1. The heretical positions
- Jesus only seemed to be physical (Docetism) Many in the early days of Christianity wanted to deny the physical nature of the incarnation, due to some widely held (and cherished) beliefs that the immaterial was good, the material bad. Therefore, they claimed that Jesus only seemed to have a real body. John especially wants to counteract such claims (see John 20:27-28; 1 John 4:2-3), and here puts specific focus on the fact that the immaterial Word “became flesh.”
- Jesus only seemed to be human (Apollinarianism) While not denying that the flesh was real, Apollinarianism denies that Jesus was anything more human than flesh. Apollinaris would say “He [Jesus] is not man, though like man; for he is not consubstantial with man in the most important element.” That most important element was a real human mind and soul. He was only human in body. But it is difficult to read John 1:14’s “flesh” in this limited way. Not only because John doesn’t restrict the meaning of flesh to the physical only, but also further inspection of the NT prohibits such a view (see Hebrews 2:14, 17; 4:15).
- Jesus only seemed to be one person (Nestorianism) Nestorius argued, against the above, that Jesus was both a real human and maintained the full divinity of the Word. Yet, because he struggled to understand how the two could combine in one person, he argued that the two natures stayed as two separate people, albeit in one body. But, again, John states that the Word “became flesh”; he didn’t associate with it or simply come near it, but became it. What’s more, Jesus is never referred to as two separate persons, one divine and one human. He is simply Jesus, rightly confessed as being one singular person.
- Jesus only seemed to have two natures (Eutychianism) The combining of the two natures, divine and human, in one person continued to be a problem for some. Eutychus argued that the solution is a sort of third-being – that the human nature was adapted to the divine nature in some way, allowing the two natures to become one. But, by adopting this position, many heretics in the early church were left denying both the divinity of Jesus AND the humanity of Jesus. But, as John writes, the Word became flesh; he doesn’t stop being the Word, but he takes on the fullness of human reality and essence. He is the God-man.
2. The orthodox position
The orthodox position is best summed up by the Chalcedonian Creed of 451. This creed reads:
We, then, following the holy Fathers, all with one consent, teach men to confess one and the same Son, our Lord Jesus Christ, the same perfect in Godhead and also perfect in manhood; truly God and truly man, of a reasonable soul and body; consubstantial with us according to the manhood; in all things like unto us, without sin; begotten before all ages of the Father according to the Godhead, and in these latter days, for us and for our salvation, born of the virgin Mary, the mother of God, according to the manhood; one and the same Christ, Son, Lord, Only-begotten, to be acknowledged in two natures, inconfusedly, unchangeably, indivisibly, inseparably; the distinction of natures being by no means taken away by the union, but rather the property of each nature being preserved, and concurring in one Person and one Subsistence, not parted or divided into two persons, but one and the same Son, and only begotten, God the Word, the Lord Jesus Christ, as the prophets from the beginning have declared concerning him, and the Lord Jesus Christ himself taught us, and the Creed of the holy Fathers has handed down to us
3. The practicality of Christology
What do we lose if Jesus is not fully God?

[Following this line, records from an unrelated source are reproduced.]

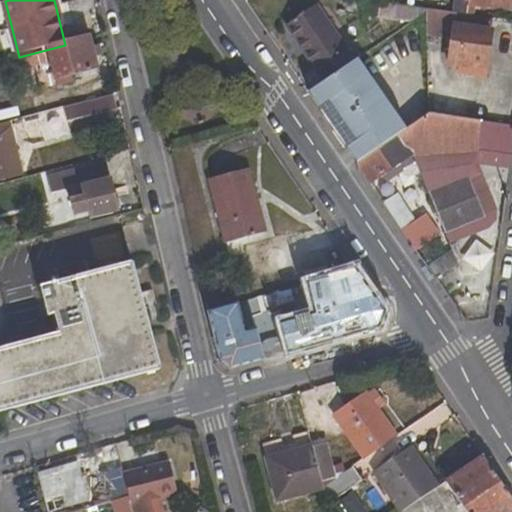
[(454,0),(453,12),(466,15),(468,5),(468,0),(454,0)]
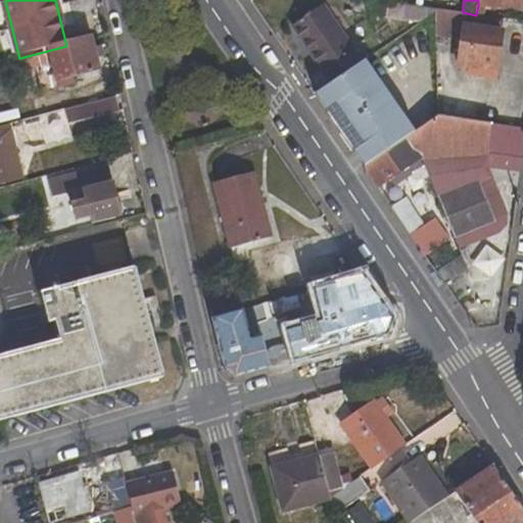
[(522,0),(478,0),(478,5),(522,10),(522,8),(522,0)]
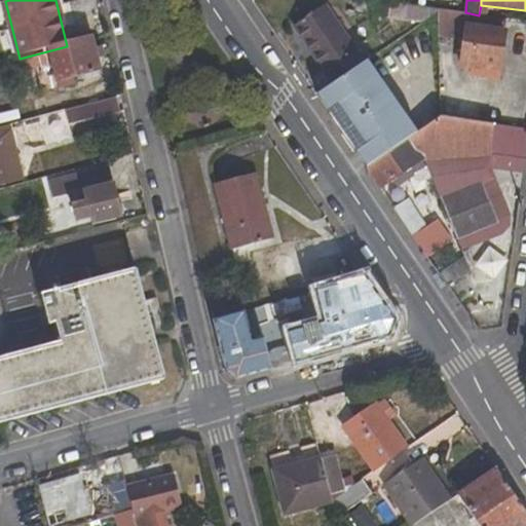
[(389,19),(421,24),(437,12),(437,9),(391,2),(389,19)]
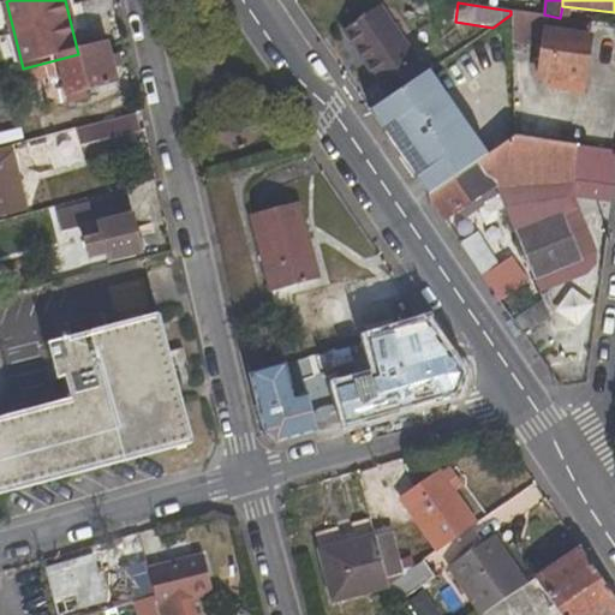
[(381,6),(346,31),(389,97),(427,73),(381,6)]
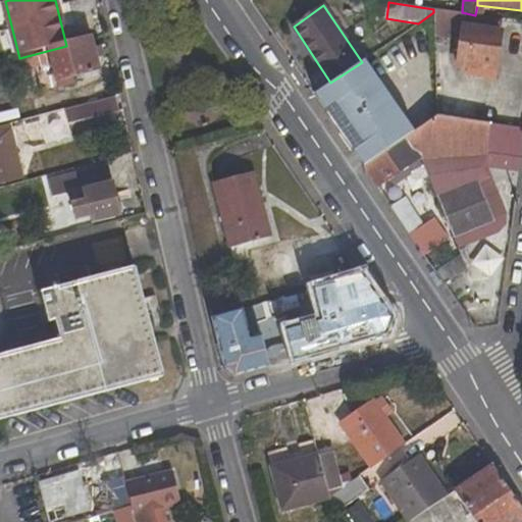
[(481,64),(498,67),(504,18),(475,15),(462,12),(433,9),(433,12),(435,23),(463,25),(457,67),(480,71),(481,64)]
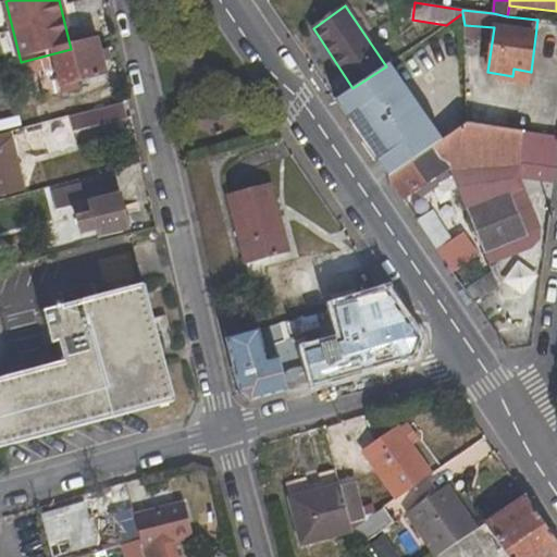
[(408,46),(423,38),(415,25),(400,36),(408,46)]
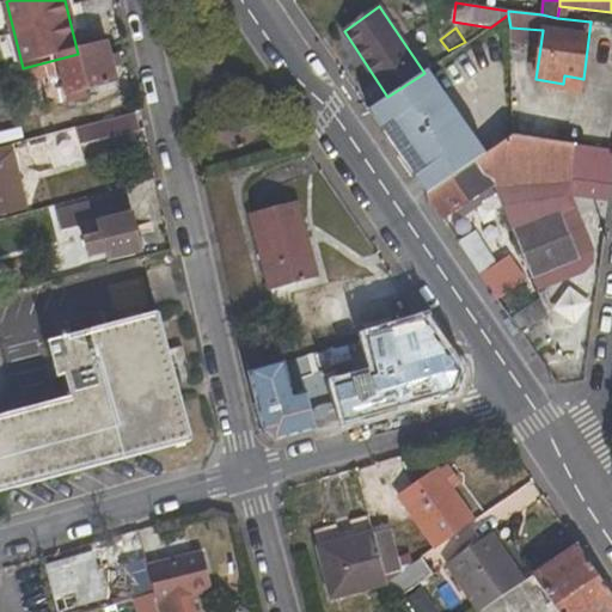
[(116,83),(108,47),(78,54),(23,68),(10,72),(13,89),(61,77),(68,101),(87,97),(86,90),(116,83)]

- We lose the picture of God
- We lose the perfection of God
- We lose the prevalence of God
What do we lose if Jesus is not fully human?
- We lose the picture of faithfulness
- We lose propitiation of God’s wrath
- We lose priestly intercession
In fact, we lose everything that is dear to us. This is why doctrine matters, friends. Not because abstract theological debate has merit on its own, but rather because these things are so eminently practical and important. Yes, we must simply confess that Jesus is the Christ, the Son of the Living God. But let us also understand well what we are confessing!